Question écrite n° 21092 de M. Jean Louis Masson (Moselle - NI)

publiée dans le JO Sénat du 29/12/2005 - page 3317

M. Jean Louis Masson attire l'attention de Mme la ministre de la défense sur le fait que le service des pensions du ministère de la défense et, notamment le bureau des pensions des ouvriers situé à La Rochelle, a tendance à traiter les dossiers de liquidation avec une certaine désinvolture. Ainsi, des ouvriers de la base aérienne militaire de Frescaty ayant pris leur retraite depuis plus de six mois n'ont toujours pas obtenu la liquidation de leur pension. Pire, on leur a indiqué que cela ne pourra être fait avant au moins six mois supplémentaires. Il souhaiterait qu'elle lui indique si de telles carences ne caractérisent pas des dysfonctionnements auxquels il conviendrait de remédier.

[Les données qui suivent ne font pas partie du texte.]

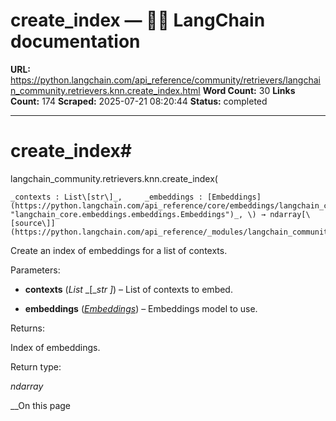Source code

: # create_index — 🦜🔗 LangChain  documentation

**URL:** https://python.langchain.com/api_reference/community/retrievers/langchain_community.retrievers.knn.create_index.html
**Word Count:** 30
**Links Count:** 174
**Scraped:** 2025-07-21 08:20:44
**Status:** completed

---

# create\_index\#

langchain\_community.retrievers.knn.create\_index\(

    _contexts : List\[str\]_,     _embeddings : [Embeddings](https://python.langchain.com/api_reference/core/embeddings/langchain_core.embeddings.embeddings.Embeddings.html#langchain_core.embeddings.embeddings.Embeddings "langchain_core.embeddings.embeddings.Embeddings")_, \) → ndarray[\[source\]](https://python.langchain.com/api_reference/_modules/langchain_community/retrievers/knn.html#create_index)\#     

Create an index of embeddings for a list of contexts.

Parameters:     

  * **contexts** \(_List_ _\[__str_ _\]_\) – List of contexts to embed.

  * **embeddings** \([_Embeddings_](https://python.langchain.com/api_reference/core/embeddings/langchain_core.embeddings.embeddings.Embeddings.html#langchain_core.embeddings.embeddings.Embeddings "langchain_core.embeddings.embeddings.Embeddings")\) – Embeddings model to use.

Returns:     

Index of embeddings.

Return type:     

_ndarray_

__On this page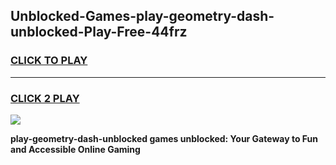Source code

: 
## Unblocked-Games-play-geometry-dash-unblocked-Play-Free-44frz
<h3>
<a href="https://premium76.site?title=play-geometry-dash-unblocked&ref=23A">CLICK TO PLAY</a></h3>
<hr>

<h3>
<a href="https://premium76.site?title=play-geometry-dash-unblocked&ref=23A">CLICK 2 PLAY</a>
  
</h3>

<a href="https://premium76.site?title=play-geometry-dash-unblocked&ref=23A"><img src="https://clearcache.store/games.png"></a>


**play-geometry-dash-unblocked games unblocked: Your Gateway to Fun and Accessible Online Gaming**

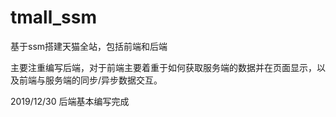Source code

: # tmall_ssm


基于ssm搭建天猫全站，包括前端和后端

主要注重编写后端，对于前端主要着重于如何获取服务端的数据并在页面显示，以及前端与服务端的同步/异步数据交互。

2019/12/30
后端基本编写完成


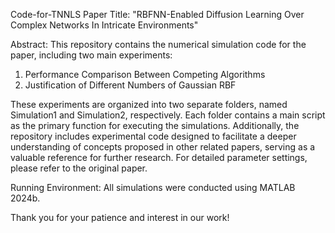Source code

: Code-for-TNNLS
Paper Title: "RBFNN-Enabled Diffusion Learning Over Complex Networks In Intricate Environments"

Abstract:
This repository contains the numerical simulation code for the paper, including two main experiments:
1. Performance Comparison Between Competing Algorithms
2. Justification of Different Numbers of Gaussian RBF
   
These experiments are organized into two separate folders, named Simulation1 and Simulation2, respectively.  Each folder contains a main script as the primary function for executing the simulations.
Additionally, the repository includes experimental code designed to facilitate a deeper understanding of concepts proposed in other related papers, serving as a valuable reference for further research.
For detailed parameter settings, please refer to the original paper.

Running Environment:
All simulations were conducted using MATLAB 2024b.

Thank you for your patience and interest in our work!
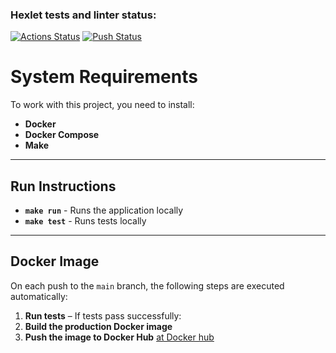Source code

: ### Hexlet tests and linter status:
[![Actions Status](https://github.com/Zyabridos/devops-for-programmers-project-74/actions/workflows/hexlet-check.yml/badge.svg)](https://github.com/Zyabridos/devops-for-programmers-project-74/actions)
[![Push Status](https://github.com/Zyabridos/docker_basics/actions/workflows/push.yml/badge.svg)](https://github.com/Zyabridos/docker_basics/actions)

# System Requirements

To work with this project, you need to install:

- **Docker**
- **Docker Compose**
- **Make**

---

## Run Instructions

- **`make run`** - Runs the application locally  
- **`make test`** - Runs tests locally  

---

## Docker Image

On each push to the `main` branch, the following steps are executed automatically:

1. **Run tests** – If tests pass successfully:
2. **Build the production Docker image**
3. **Push the image to Docker Hub** [at Docker hub](https://hub.docker.com/repository/docker/zyabridos/docker_basics/general)
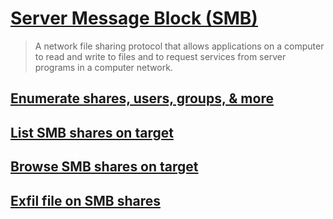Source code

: # [Server Message Block (SMB)](https://docs.microsoft.com/en-us/previous-versions/windows/it-pro/windows-server-2012-r2-and-2012/hh831795(v=ws.11))

> A network file sharing protocol that allows applications on a computer to read and write to files and to request services from server programs in a computer network.


## [Enumerate shares, users, groups, & more](tools/enum4linux)

## [List SMB shares on target](list-shares.md)

## [Browse SMB shares on target](browse-shares.md)

## [Exfil file on SMB shares](exfil-shares.md)
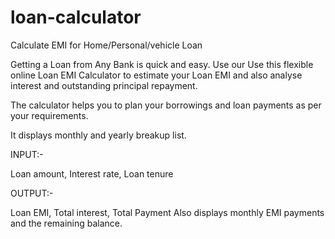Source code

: # loan-calculator

Calculate EMI for Home/Personal/vehicle Loan

Getting a Loan from Any Bank is quick and easy. Use our Use this flexible online Loan EMI Calculator to estimate your Loan EMI and also analyse interest and outstanding principal repayment. 

The calculator helps you to plan your borrowings and loan payments as per your requirements.

It displays monthly and yearly breakup list.

INPUT:-

Loan amount, Interest rate, Loan tenure

OUTPUT:-

Loan EMI, Total interest, Total Payment
Also displays monthly EMI payments and the remaining balance.
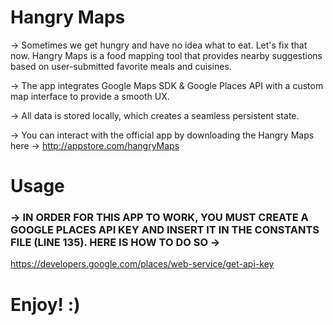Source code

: #  Hangry Maps

-> Sometimes we get hungry and have no idea what to eat. Let's fix that now. Hangry Maps is a food mapping tool that provides nearby suggestions based on user-submitted favorite meals and cuisines.

-> The app integrates Google Maps SDK & Google Places API with a custom map interface to provide a smooth UX.

-> All data is stored locally, which creates a seamless persistent state.

-> You can interact with the official app by downloading the Hangry Maps here -> http://appstore.com/hangryMaps

# Usage 
### -> IN ORDER FOR THIS APP TO WORK, YOU MUST CREATE A GOOGLE PLACES API KEY AND INSERT IT IN THE CONSTANTS FILE (LINE 135). HERE IS HOW TO DO SO -> 
https://developers.google.com/places/web-service/get-api-key

# Enjoy! :)
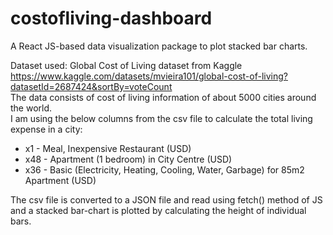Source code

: # costofliving-dashboard
A React JS-based data visualization package to plot stacked bar charts.

Dataset used: Global Cost of Living dataset from Kaggle <br/>
https://www.kaggle.com/datasets/mvieira101/global-cost-of-living?datasetId=2687424&sortBy=voteCount<br/>
The data consists of cost of living information of about 5000 cities around the world. <br/>
I am using the below columns from the csv file to calculate the total living expense in a city: <br/>
- x1 -	Meal, Inexpensive Restaurant (USD) <br/>
- x48 - Apartment (1 bedroom) in City Centre (USD) <br/>
- x36 - Basic (Electricity, Heating, Cooling, Water, Garbage) for 85m2 Apartment (USD) <br/>

The csv file is converted to a JSON file and read using fetch() method of JS and a stacked bar-chart is plotted by calculating the height of individual bars.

Réponse du Ministère de la défense

publiée dans le JO Sénat du 16/02/2006 - page 411

La loi n° 2003-775 du 21 août 2003 portant réforme des retraites a notamment prévu de nouvelles dispositions applicables aux régimes de la fonction publique. La transposition de cette loi au régime des pensions des ouvriers de l'Etat a donné lieu à la publication des décrets n° 2004-1056 et n° 2004-1057 du 5 octobre 2004 relatifs au régime des pensions des ouvriers des établissements industriels de l'Etat, complétés par le décret n° 2005-785 du 12 juillet 2005 relatif au coefficient de majoration des ouvriers de l'Etat relevant du ministère de la défense, bénéficiant d'un départ anticipé au titre des travaux insalubres. Pour intégrer les nouveaux paramètres institués par ces textes, comme la modification des limites d'âges, la mise en place d'un coefficient de minoration et d'un coefficient de majoration ou encore le relèvement de ce coefficient en cas de départ anticipé au titre des risques particuliers d'insalubrité, le ministère de la défense a dû procéder à une modification profonde de ses systèmes informatiques de gestion des pensions. Compte tenu des délais induits par les procédures administratives de passation des marchés publics ainsi que ceux nécessaires pour la réécriture des applications informatiques, le service des pensions des armées (SPA) du ministère de la défense s'est trouvé dans l'impossibilité temporaire de procéder de façon automatique et systématique à la liquidation des dossiers de retraite. Afin de limiter au maximum les désagréments causés aux intéressés, le SPA a mis en oeuvre plusieurs dispositions, telles que le versement aux administrés d'avances calculées au plus près des droits définitifs ou la délivrance d'une attestation, sur simple demande, permettant d'effectuer certaines démarches administratives. Ce service a également la possibilité de procéder à la liquidation manuelle de dossiers en quantité limitée. Compte tenu des délais nécessaires à cette forme de traitement, la procédure n'est réservée qu'au règlement des cas particuliers. La situation sera normalisée dans les prochaines semaines.